Elixir's Polyweb strings get high marks on the Guitar Fella and E-Home Recording Studio lists mentioned earlier. They're more heavily coated than Elixir's Nanoweb strings, but the coating enhances the longevity of the strings, provides a warmer, richer tone, and gives a boost in playability, since the coating feels smooth and gentle on your fingers. Guitar Fella recommends the extra light gauge for these strings for maximum tone quality and playability, and you can pick up a set for around $15. These strings are appreciated by jazz guitarist Massimo Varini and country artist Sarah Jarosz.
Classical guitars, used by fingerpickers and people who play classical, jazz, or folk music, need nylon strings to sound their best. Like steel strings, nylon strings vary according to gauge, and they also have different tensions, whether low, normal, or high. High tension strings can help mitigate too much high end, and low tension strings can do the same for too much low end. In general, nylon strings have a gentler feel than do steel strings, and they lend themselves better to alternative tunings.

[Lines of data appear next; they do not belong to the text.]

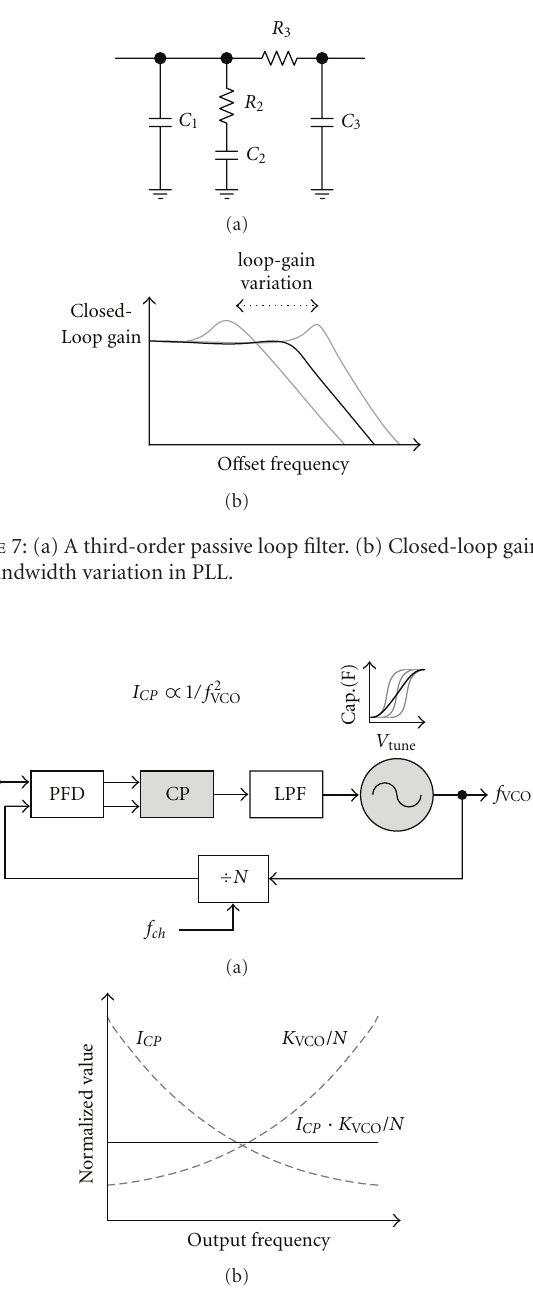
Figure 10: PLL block diagram with the FDC-based autocalibration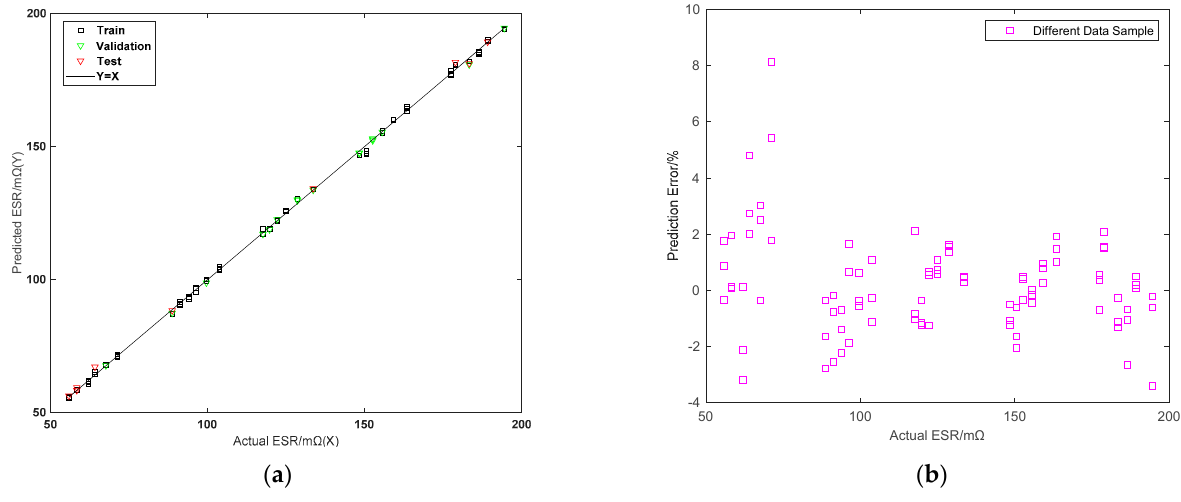
Figure 11. ESR estimation results under experiments by ANN when N ESR = 10 ( a ) a best fitting showing train, test and validation results; ( b ) cross validation showing PEs for 10 fittings under 10 random data divisions.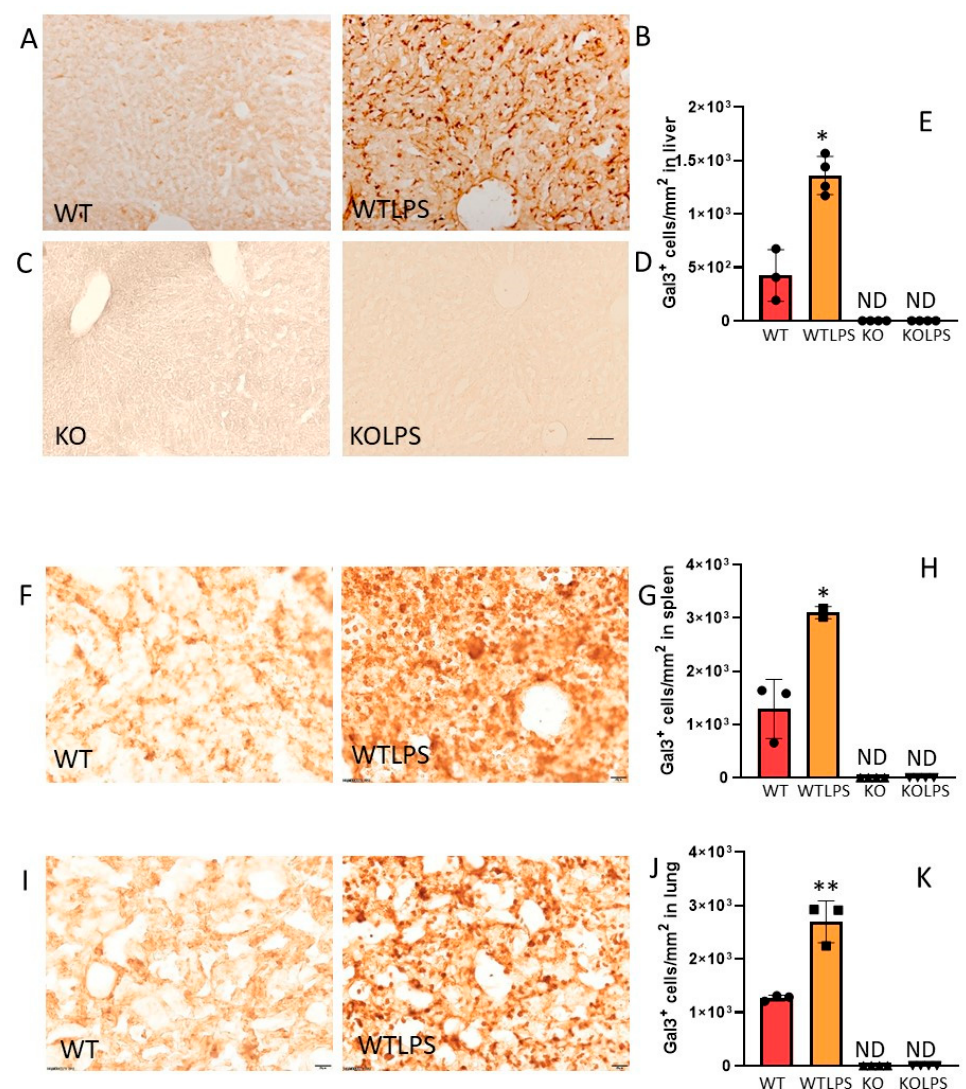
Figure 4. Gal3 expression in the liver, lung, and spleen of mice from the different treatments assayed. ( A ) Section from liver showing some Gal3 positive cells in a WT animal. ( B ) Immunoreactivity of Gal3 in a liver section from a WT animal injected i.p. with LPS. ( F ) Section from spleen showing some Gal3 positive cells in a WT animal. ( G ) Immunoreactivity of Gal3 in a spleen section from a WT animal injected i.p. with LPS. Again, a strong reaction can be seen. ( I ) Section from lung showing some Gal3 positive cells in a WT animal. ( G ) Immunoreactivity of Gal3 in a lung section from a WT animal injected i.p. with LPS, showing a strong reaction. As expected, in the case of Gal3KO animals, immunoreactivity of Gal3 was not found in any treatment assayed ( C , D ). Scale bar: ( A – D ), 100 μ m; ( F – J ), 20 μ m. Quantification of the density of Gal3 positive cells in liver ( E ), spleen ( H ),and lung ( K ) from the different treatments assayed. Results are mean ± SD of N = 3–4 animals, expressed as num- ber of cells per mm2. Statistical significance (two tailed Student- t test): * p < 0.01; ** p < 0.05. Abbre- viations: WT, wild type mice; WTLPS, wild type mice treated with LPS; KO, Gal3 knockout mice; KOLPS, Gal3 knockout mice treated with LPS.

D'Addario EJ45 Pro-Arte Nylon Classical Guitar Strings
Guitar Fella's list of the best classical guitar strings and EquipBoard's rating of nylon strings agree, on their lists of the best nylon strings, that D'Addario EJ45 Pro-Arte strings are a number one pick. They are some of the best-selling nylon strings in the world. Due to their normal tension and excellent balance, they're well-suited to a wide range of classical guitars and guitarists and provide a tone that offers outstanding clarity and volume. The strings are plain-ended, and when you put them on your guitar, they require tying, but that will be no problem if you're experienced at stringing your guitar. They're affordable, at $7 per set. Artists who favor these strings include Chico Pinheiro and Carlos Rios.

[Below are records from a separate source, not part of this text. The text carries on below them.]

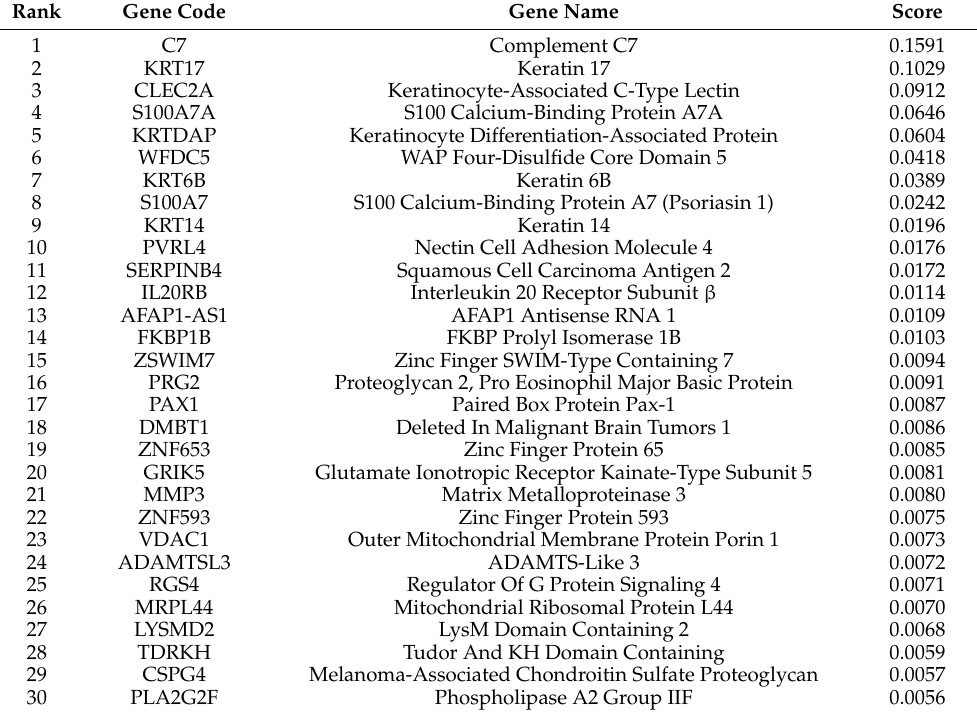
Table 1. The 30 genes exhibiting the highest scores through random forest for biomarker discovery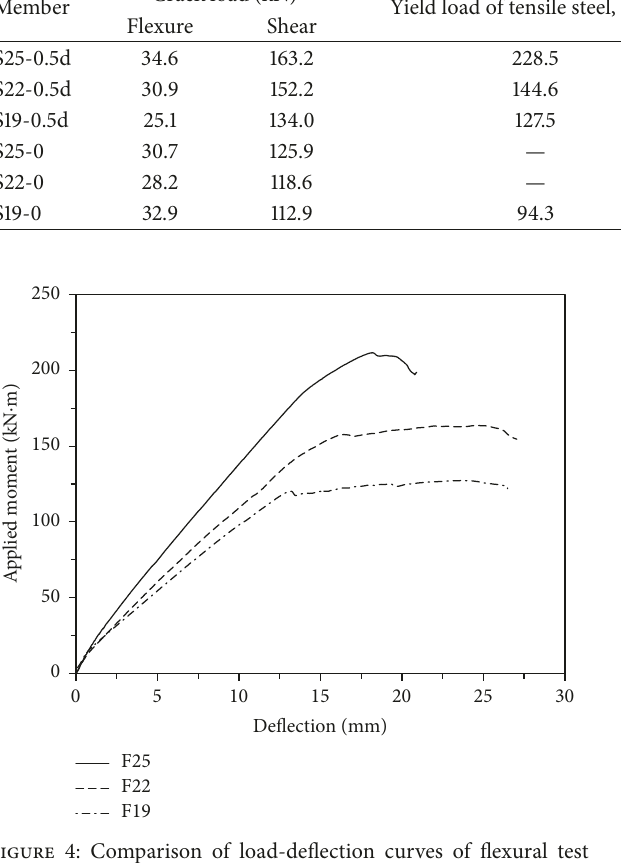
Figure 4: Comparison of load-deflection curves of flexural test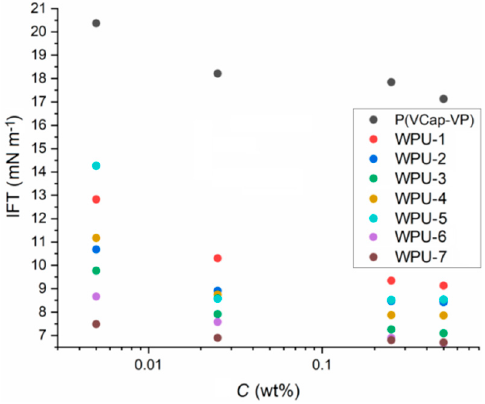
Figure 4. Interfacial tension (IFT) results for polyurethanes and P(VCap-VP) solutions.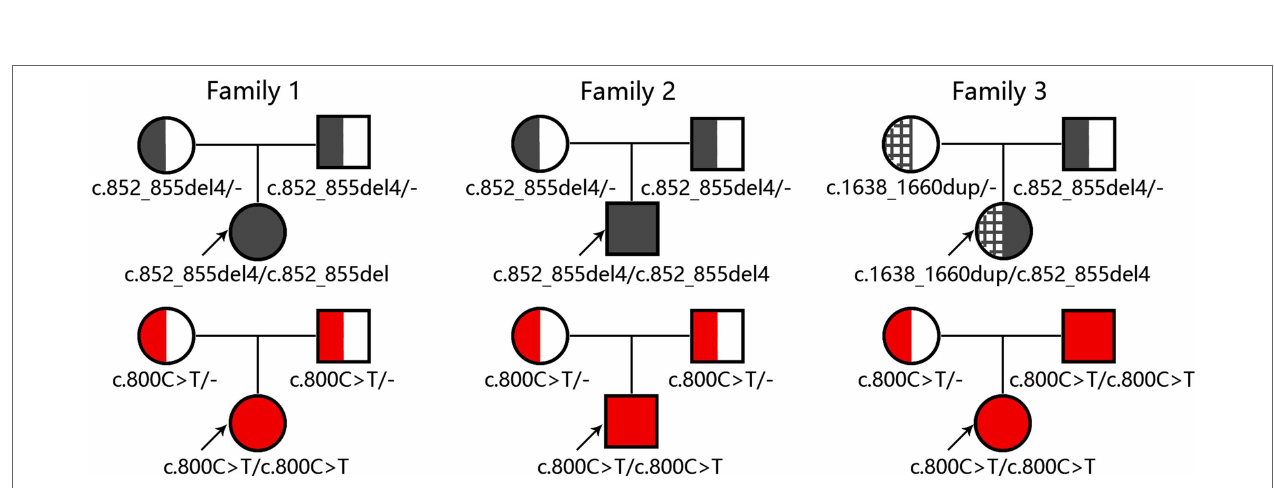
FIGURE 3 | Diagrams for family trees with the causative genes SLC25A13 and SLC10A1. The upper and lower panel illustrated the SLC25A13 and SLC10A1 genotyping findings in the three families, respectively.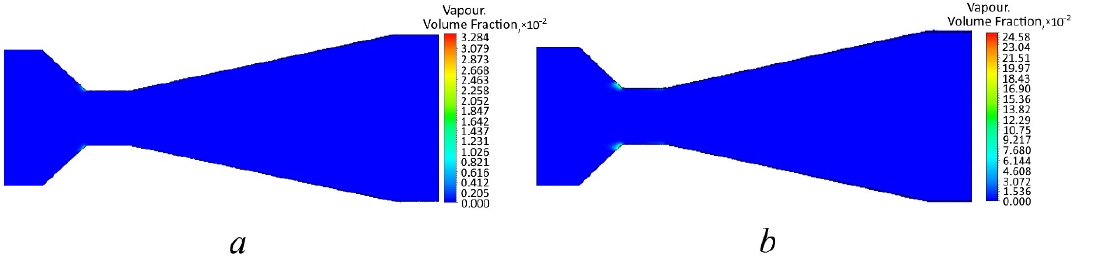
Figure 8. Numerical results for reversed flow in Venturi tube. ( a ) inlet pressure 1.5 atm ( b ) inlet pressure 1.65 atm.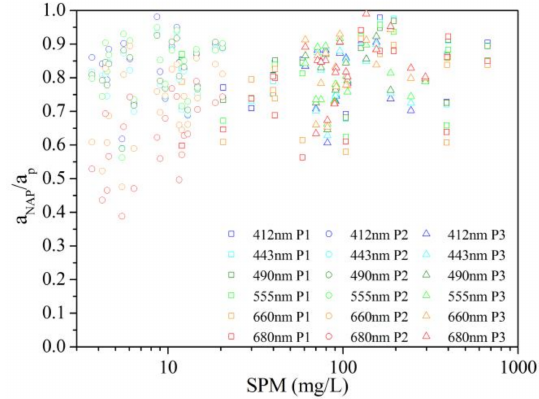
Figure 8. Variations of the non-algal to total particle absorption ratio (a NAP /a p ) at different wavelengths as a function of the SPM concentration at Stations P1 (squares, N = 16), P2 (circles, N = 22) and P3 (triangles, N=18). Different colors represent different wavelengths. The contributions of a NAP ( λ ) to a p ( λ ) were more than 56.4% and 60.7% at all main wavelengths for Stations P1 and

Ernie Ball Earthwood Folk Nylon Strings
If you play folk, jazz, or classical music with a fingerpicking style, you'll love Ernie Ball Earthwood Folk Nylon Strings. Guitar Fella and EquipBoard rank these Earthwoods high on their lists of the best nylon strings. They're medium tension, and though they are nylon strings, their wrapping is made up of 80/20 phosphor bronze, giving them a uniquely bright, resonant tone that differs from traditional nylon strings. These Earthwoods sound particularly nice when accompanied with vocals. You'll also notice that, because of their distinct construction, they'll take longer to settle into your guitar. A set of these strings will cost you about $6.
Make Your Guitar Sing
When choosing the best strings for your acoustic guitar, you need to research the high quality strings that are available for your instrument. The next step is to experiment. The most effective way to discover which strings are truly perfect for your guitar is to try out different gauges and types. The best strings for your guitar will be those that make the most of your instrument's sonic potential.